**What is required**
Take the line holding "Окрашивание" as the first line of the answer and the last line of the listing as its end; retype everything between exactly.
#####
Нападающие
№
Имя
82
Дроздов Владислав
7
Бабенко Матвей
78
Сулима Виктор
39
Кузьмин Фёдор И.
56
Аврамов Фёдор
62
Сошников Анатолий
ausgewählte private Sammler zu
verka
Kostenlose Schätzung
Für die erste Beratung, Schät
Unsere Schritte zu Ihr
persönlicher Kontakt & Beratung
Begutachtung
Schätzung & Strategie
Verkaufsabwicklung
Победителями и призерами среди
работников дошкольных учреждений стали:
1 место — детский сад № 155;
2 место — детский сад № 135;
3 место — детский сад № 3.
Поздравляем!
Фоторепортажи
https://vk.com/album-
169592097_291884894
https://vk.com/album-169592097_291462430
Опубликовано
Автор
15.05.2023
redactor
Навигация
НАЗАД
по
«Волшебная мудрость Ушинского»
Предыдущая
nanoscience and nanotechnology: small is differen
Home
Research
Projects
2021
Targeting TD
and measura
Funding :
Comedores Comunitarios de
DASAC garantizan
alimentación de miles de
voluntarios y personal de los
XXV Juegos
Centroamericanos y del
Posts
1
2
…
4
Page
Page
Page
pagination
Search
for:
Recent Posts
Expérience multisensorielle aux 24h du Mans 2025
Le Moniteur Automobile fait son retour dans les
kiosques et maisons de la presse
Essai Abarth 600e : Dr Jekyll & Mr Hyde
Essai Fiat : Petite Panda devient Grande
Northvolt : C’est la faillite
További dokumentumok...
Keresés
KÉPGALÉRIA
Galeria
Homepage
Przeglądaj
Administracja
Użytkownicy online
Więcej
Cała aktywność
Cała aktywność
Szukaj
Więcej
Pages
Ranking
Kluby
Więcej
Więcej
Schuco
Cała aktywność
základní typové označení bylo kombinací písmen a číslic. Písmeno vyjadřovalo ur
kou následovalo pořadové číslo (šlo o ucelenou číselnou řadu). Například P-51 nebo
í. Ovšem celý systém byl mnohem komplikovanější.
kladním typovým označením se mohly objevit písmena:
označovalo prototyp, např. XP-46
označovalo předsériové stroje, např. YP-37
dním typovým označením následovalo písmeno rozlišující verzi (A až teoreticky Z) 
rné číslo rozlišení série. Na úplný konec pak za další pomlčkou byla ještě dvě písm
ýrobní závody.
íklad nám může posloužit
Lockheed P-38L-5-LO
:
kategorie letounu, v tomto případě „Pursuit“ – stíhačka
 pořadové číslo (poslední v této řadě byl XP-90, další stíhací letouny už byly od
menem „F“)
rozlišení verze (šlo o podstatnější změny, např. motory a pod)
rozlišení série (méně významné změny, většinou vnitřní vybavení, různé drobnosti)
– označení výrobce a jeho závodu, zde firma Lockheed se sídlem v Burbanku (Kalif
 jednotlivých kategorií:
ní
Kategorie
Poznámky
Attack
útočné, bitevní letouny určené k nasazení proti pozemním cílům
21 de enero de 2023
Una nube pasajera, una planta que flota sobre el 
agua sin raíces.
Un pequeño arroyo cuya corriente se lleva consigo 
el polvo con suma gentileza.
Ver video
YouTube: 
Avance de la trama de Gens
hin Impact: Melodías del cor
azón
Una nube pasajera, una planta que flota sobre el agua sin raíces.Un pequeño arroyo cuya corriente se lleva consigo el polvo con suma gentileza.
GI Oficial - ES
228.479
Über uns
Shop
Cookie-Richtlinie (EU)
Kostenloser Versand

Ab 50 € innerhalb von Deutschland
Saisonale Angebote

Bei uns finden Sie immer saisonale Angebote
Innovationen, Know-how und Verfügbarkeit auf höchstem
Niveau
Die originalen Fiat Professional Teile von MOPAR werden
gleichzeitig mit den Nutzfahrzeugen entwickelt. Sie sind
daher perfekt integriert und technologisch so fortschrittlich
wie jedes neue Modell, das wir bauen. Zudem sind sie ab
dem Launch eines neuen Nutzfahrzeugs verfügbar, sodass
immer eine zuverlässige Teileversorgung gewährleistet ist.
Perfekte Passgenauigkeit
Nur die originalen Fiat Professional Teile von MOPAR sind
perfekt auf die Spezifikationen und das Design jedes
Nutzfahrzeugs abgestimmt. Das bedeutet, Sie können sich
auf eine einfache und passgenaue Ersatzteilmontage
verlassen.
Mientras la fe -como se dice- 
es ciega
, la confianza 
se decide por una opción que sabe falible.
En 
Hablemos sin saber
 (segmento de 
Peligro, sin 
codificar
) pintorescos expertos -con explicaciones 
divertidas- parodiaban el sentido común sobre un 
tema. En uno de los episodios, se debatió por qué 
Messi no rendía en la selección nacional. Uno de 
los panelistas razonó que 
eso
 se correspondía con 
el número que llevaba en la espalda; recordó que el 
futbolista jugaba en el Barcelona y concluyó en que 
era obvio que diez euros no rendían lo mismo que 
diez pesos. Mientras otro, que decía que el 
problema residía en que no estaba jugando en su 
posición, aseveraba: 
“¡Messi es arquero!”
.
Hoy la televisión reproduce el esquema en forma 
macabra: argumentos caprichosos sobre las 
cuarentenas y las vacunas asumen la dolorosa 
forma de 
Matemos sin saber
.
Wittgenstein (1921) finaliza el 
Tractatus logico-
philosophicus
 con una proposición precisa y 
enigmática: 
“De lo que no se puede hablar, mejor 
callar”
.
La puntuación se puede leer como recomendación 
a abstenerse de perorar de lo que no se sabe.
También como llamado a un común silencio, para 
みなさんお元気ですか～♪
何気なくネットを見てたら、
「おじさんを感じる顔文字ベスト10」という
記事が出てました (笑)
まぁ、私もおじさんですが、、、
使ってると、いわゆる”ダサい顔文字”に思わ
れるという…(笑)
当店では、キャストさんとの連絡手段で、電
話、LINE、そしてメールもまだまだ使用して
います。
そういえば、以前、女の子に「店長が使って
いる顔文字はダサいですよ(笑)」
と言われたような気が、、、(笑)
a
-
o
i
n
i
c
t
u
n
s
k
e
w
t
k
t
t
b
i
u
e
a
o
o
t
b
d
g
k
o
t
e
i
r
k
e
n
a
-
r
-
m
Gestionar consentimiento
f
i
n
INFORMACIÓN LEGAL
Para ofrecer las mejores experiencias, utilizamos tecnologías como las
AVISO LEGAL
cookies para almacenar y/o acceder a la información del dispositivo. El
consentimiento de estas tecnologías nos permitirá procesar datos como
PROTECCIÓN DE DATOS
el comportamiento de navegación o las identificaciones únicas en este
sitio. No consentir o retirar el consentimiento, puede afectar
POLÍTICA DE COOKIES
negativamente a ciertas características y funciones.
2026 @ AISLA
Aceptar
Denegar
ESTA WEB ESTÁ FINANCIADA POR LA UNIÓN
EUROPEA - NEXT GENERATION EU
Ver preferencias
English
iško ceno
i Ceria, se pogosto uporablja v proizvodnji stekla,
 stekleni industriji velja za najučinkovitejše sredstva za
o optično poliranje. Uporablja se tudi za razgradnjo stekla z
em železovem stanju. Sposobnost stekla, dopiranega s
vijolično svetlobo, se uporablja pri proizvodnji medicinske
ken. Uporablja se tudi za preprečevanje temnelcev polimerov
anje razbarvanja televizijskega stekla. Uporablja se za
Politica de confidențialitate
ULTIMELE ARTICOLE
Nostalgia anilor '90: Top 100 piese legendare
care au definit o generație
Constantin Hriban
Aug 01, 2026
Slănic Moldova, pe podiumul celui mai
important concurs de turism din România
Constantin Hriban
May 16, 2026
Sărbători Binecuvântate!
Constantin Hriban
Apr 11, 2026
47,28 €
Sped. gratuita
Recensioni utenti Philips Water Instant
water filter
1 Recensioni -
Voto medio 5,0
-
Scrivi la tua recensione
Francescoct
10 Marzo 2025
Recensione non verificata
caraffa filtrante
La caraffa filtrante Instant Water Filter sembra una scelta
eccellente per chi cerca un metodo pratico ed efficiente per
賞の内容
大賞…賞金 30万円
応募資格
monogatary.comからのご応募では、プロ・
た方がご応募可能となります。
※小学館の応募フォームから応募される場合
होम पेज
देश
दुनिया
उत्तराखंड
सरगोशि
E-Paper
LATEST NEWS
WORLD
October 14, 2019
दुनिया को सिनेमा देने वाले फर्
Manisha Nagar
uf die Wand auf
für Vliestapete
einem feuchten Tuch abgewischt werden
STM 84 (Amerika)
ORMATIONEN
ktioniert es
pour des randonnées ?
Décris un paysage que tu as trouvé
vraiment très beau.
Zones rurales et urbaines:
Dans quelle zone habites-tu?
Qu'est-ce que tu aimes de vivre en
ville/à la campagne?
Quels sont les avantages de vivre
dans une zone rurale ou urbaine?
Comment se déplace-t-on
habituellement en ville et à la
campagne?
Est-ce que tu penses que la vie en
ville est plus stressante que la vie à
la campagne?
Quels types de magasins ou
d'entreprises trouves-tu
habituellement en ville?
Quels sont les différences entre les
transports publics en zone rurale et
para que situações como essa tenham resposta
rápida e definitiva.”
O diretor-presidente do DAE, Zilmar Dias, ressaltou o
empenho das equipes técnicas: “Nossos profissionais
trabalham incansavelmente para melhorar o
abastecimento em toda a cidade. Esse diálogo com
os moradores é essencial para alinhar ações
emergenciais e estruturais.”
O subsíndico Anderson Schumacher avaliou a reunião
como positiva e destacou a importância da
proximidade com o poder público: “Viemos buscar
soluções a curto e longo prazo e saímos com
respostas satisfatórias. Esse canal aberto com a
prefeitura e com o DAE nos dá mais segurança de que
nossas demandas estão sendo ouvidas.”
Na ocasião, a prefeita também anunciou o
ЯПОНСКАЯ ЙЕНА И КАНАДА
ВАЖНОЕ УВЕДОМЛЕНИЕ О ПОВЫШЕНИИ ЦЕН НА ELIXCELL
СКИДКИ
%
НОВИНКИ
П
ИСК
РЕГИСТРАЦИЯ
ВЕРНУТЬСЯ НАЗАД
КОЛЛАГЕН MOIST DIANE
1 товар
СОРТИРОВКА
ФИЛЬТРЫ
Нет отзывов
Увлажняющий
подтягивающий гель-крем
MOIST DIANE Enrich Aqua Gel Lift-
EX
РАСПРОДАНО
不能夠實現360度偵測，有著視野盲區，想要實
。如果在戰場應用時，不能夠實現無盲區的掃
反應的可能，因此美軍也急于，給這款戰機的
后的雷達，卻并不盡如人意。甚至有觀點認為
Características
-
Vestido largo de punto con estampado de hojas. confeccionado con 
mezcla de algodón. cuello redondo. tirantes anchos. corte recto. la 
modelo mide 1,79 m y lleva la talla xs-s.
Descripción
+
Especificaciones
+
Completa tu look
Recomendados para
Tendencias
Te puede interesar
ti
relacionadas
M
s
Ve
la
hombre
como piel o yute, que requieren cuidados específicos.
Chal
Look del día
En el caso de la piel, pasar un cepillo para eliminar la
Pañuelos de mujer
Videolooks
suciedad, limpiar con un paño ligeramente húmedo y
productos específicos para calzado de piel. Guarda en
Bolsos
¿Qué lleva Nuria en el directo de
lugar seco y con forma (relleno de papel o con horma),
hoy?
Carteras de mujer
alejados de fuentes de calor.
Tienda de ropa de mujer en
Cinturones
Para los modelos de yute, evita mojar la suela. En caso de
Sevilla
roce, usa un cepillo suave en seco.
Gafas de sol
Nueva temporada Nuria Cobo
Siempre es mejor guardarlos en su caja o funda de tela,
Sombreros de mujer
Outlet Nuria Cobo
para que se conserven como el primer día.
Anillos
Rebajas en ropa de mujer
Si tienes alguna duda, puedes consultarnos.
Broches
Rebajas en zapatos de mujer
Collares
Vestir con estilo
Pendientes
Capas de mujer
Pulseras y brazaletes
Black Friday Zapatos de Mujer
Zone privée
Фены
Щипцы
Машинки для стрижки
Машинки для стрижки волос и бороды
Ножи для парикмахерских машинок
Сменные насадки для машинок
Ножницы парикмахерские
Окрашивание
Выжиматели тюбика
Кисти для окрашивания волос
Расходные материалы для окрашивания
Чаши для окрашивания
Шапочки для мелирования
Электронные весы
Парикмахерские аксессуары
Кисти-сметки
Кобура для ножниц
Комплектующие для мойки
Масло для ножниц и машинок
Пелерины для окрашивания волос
#####
**Answer space**
Окрашивание
Выжиматели тюбика
Кисти для окрашивания волос
Расходные материалы для окрашивания
Чаши для окрашивания
Шапочки для мелирования
Электронные весы
Парикмахерские аксессуары
Кисти-сметки
Кобура для ножниц
Комплектующие для мойки
Масло для ножниц и машинок
Пелерины для окрашивания волос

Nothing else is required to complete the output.